■ **Excerpt**
"""
9.2 K-means Clustering

Another popular machine learning technique is k-means clustering. It seeks to group your data into a fixed number of clusters based on a measure of distance. An important pre-processing step to clustering is the center and scale your data.

cats <- cats %>% 
  mutate(scale_weight = as.numeric(scale(weight)),
         scale_wander = as.numeric(scale(wander_dist)),
         scale_age = as.numeric(scale(age)))

We use the kmeans function to perform the clustering, and need to pass it a data frame, the number of centers we want, and another argument nstart, which helps get around some numerical issues if the algorithm gets stuck in a local extrema.

cats_cluster <- 
  kmeans(x = cats %>% dplyr::select(scale_weight, scale_wander, scale_age), 
         centers = 3,
         nstart = 20)
str(cats_cluster)
cats_cluster$centers

We can use ggplot to visualize the clusters.

cats$cluster <- factor(cats_cluster$cluster)
cluster_centers <- as.data.frame(cats_cluster$centers)
"""
■ **Listed records**
"""
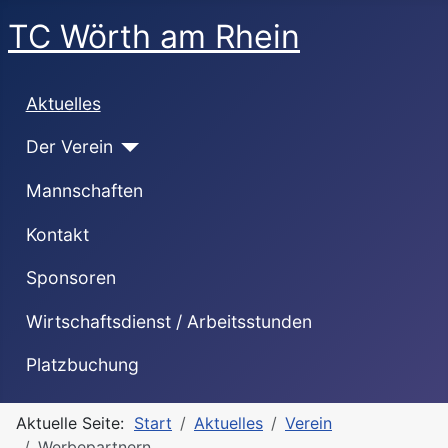
TC Wörth am Rhein
Aktuelles
Der Verein
Mannschaften
Kontakt
Sponsoren
Wirtschaftsdienst / Arbeitsstunden
Platzbuchung
Aktuelle Seite:
Start
Aktuelles
Verein
Werbepartnern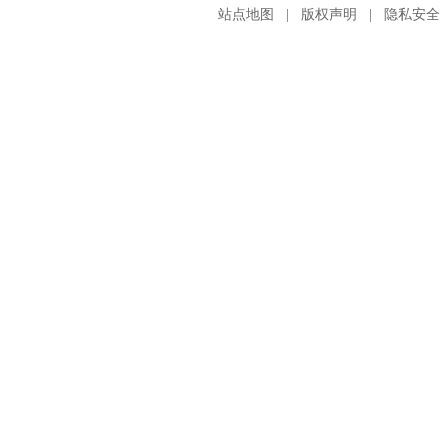
站点地图
|
版权声明
|
隐私安全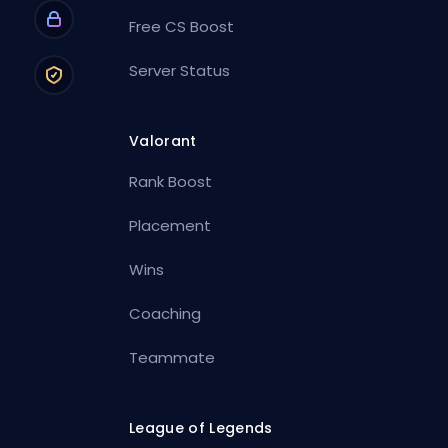
Free CS Boost
Server Status
Valorant
Rank Boost
Placement
Wins
Coaching
Teammate
League of Legends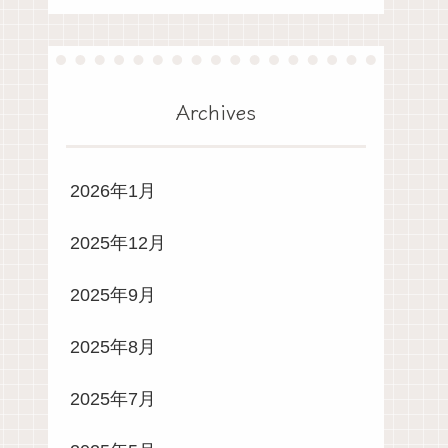
Archives
2026年1月
2025年12月
2025年9月
2025年8月
2025年7月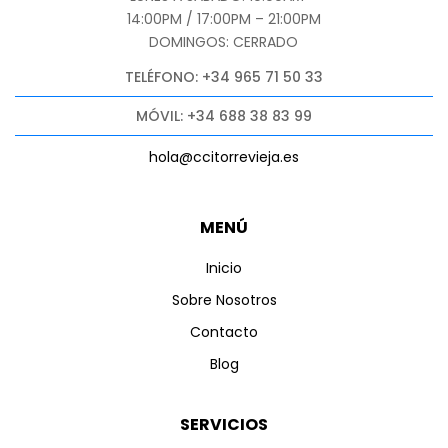
14:00PM / 17:00PM – 21:00PM
DOMINGOS: CERRADO
TELÉFONO: +34 965 71 50 33
MÓVIL: +34 688 38 83 99
hola@ccitorrevieja.es
MENÚ
Inicio
Sobre Nosotros
Contacto
Blog
SERVICIOS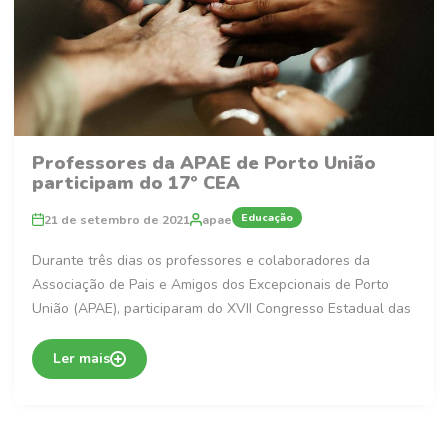
Professores da APAE de Porto União
participam do 17º CEA
Educação
21 de setembro de 2021
apae
Durante três dias os professores e colaboradores da
Associação de Pais e Amigos dos Excepcionais de Porto
União (APAE), participaram do XVII Congresso Estadual das
Ler mais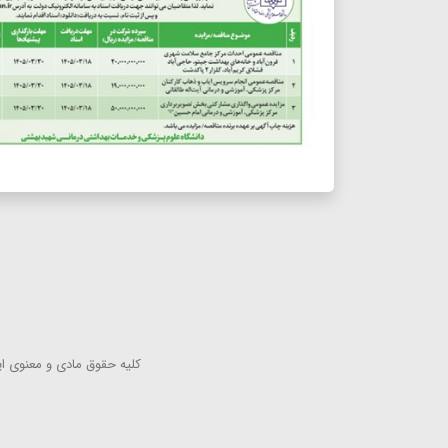
كلیه حقوق مادی و معنوی این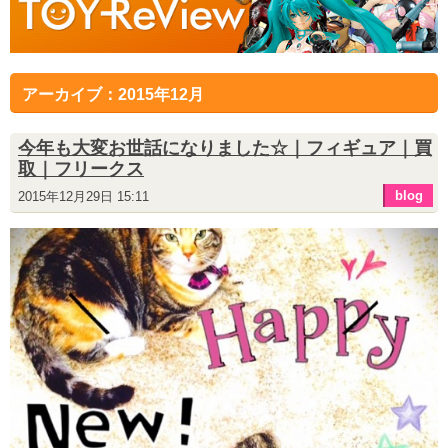
アーカイブ：2015年12月
今年も大変お世話になりました☆｜フィギュア｜買
取｜フリークス
blog
2015年12月29日 15:11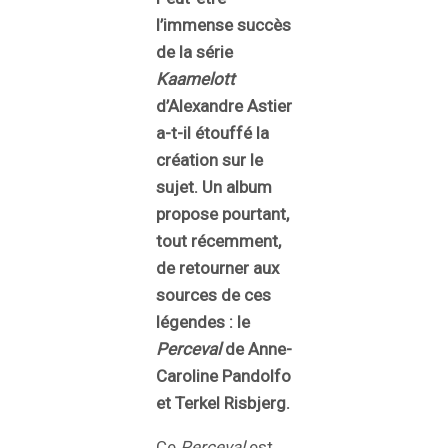
l’immense succès
de la série
Kaamelott
d’Alexandre Astier
a-t-il étouffé la
création sur le
sujet. Un album
propose pourtant,
tout récemment,
de retourner aux
sources de ces
légendes : le
Perceval
de Anne-
Caroline Pandolfo
et Terkel Risbjerg.
Ce
Perceval
est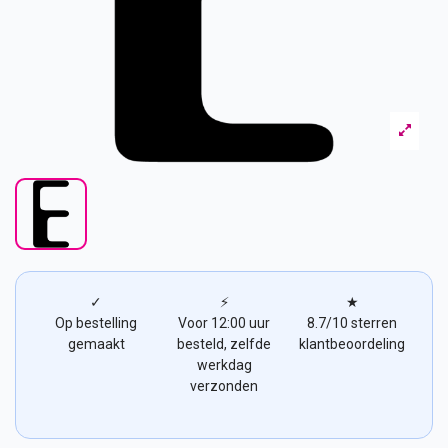
✓
⚡
★
Op bestelling
Voor 12:00 uur
8.7/10 sterren
gemaakt
besteld, zelfde
klantbeoordeling
werkdag
verzonden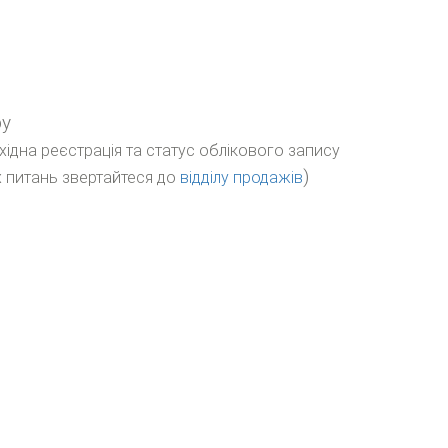
ру
бхідна реєстрація та статус облікового запису
)
 питань звертайтеся до
відділу продажів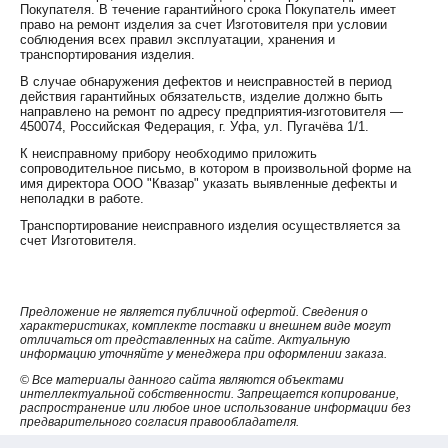
Покупателя. В течение гарантийного срока Покупатель имеет
право на ремонт изделия за счет Изготовителя при условии
соблюдения всех правил эксплуатации, хранения и
транспортирования изделия.
В случае обнаружения дефектов и неисправностей в период
действия гарантийных обязательств, изделие должно быть
направлено на ремонт по адресу предприятия-изготовителя —
450074, Российская Федерация, г. Уфа, ул. Пугачёва 1/1.
К неисправному прибору необходимо приложить
сопроводительное письмо, в котором в произвольной форме на
имя директора ООО "Квазар" указать выявленные дефекты и
неполадки в работе.
Транспортирование неисправного изделия осуществляется за
счет Изготовителя.
Предложение не является публичной офертой. Сведения о
характеристиках, комплекте поставки и внешнем виде могут
отличаться от представленных на сайте. Актуальную
информацию уточняйте у менеджера при оформлении заказа.
© Все материалы данного сайта являются объектами
интеллектуальной собственности. Запрещается копирование,
распространение или любое иное использование информации без
предварительного согласия правообладателя.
"""
■ **Check your understanding**
1) State whether each statement agrees with the k-means clustering text, answering yes or no and quoting the words of the text that decide it: (a) the clustering is run with three centers; (b) k-means groups the data into a number of clusters that varies during the run; (c) the nstart argument helps when the algorithm gets stuck in a local extrema.
2) Carry on the k-means clustering text from the point where it stops.

■ **Expected outputs**
1)
(a) Yes: "centers = 3"
(b) No: "It seeks to group your data into a fixed number of clusters based on a measure of distance."
(c) Yes: "another argument nstart, which helps get around some numerical issues if the algorithm gets stuck in a local extrema"

2)
ggplot(data = cats) + 
  geom_point(aes(x = scale_age, y = scale_weight, color = cluster), size = 4) + 
  geom_point(data = cluster_centers, aes(x = scale_age, y = scale_weight), color = 'black', size  = 8) +
  theme_bw(base_size = 18)

ggplot(data = cats) + 
  geom_point(aes(x = scale_age, y = scale_wander, color = cluster), size = 4) + 
  geom_point(data = cluster_centers, aes(x = scale_age, y = scale_wander), color = 'black', size  = 8) +
  theme_bw(base_size = 18)

ggplot(data = cats) + 
  geom_point(aes(x = scale_weight, y = scale_wander, color = cluster), size = 4) + 
  geom_point(data = cluster_centers, aes(x = scale_weight, y = scale_wander), color = 'black', size  = 8) +
  theme_bw(base_size = 18)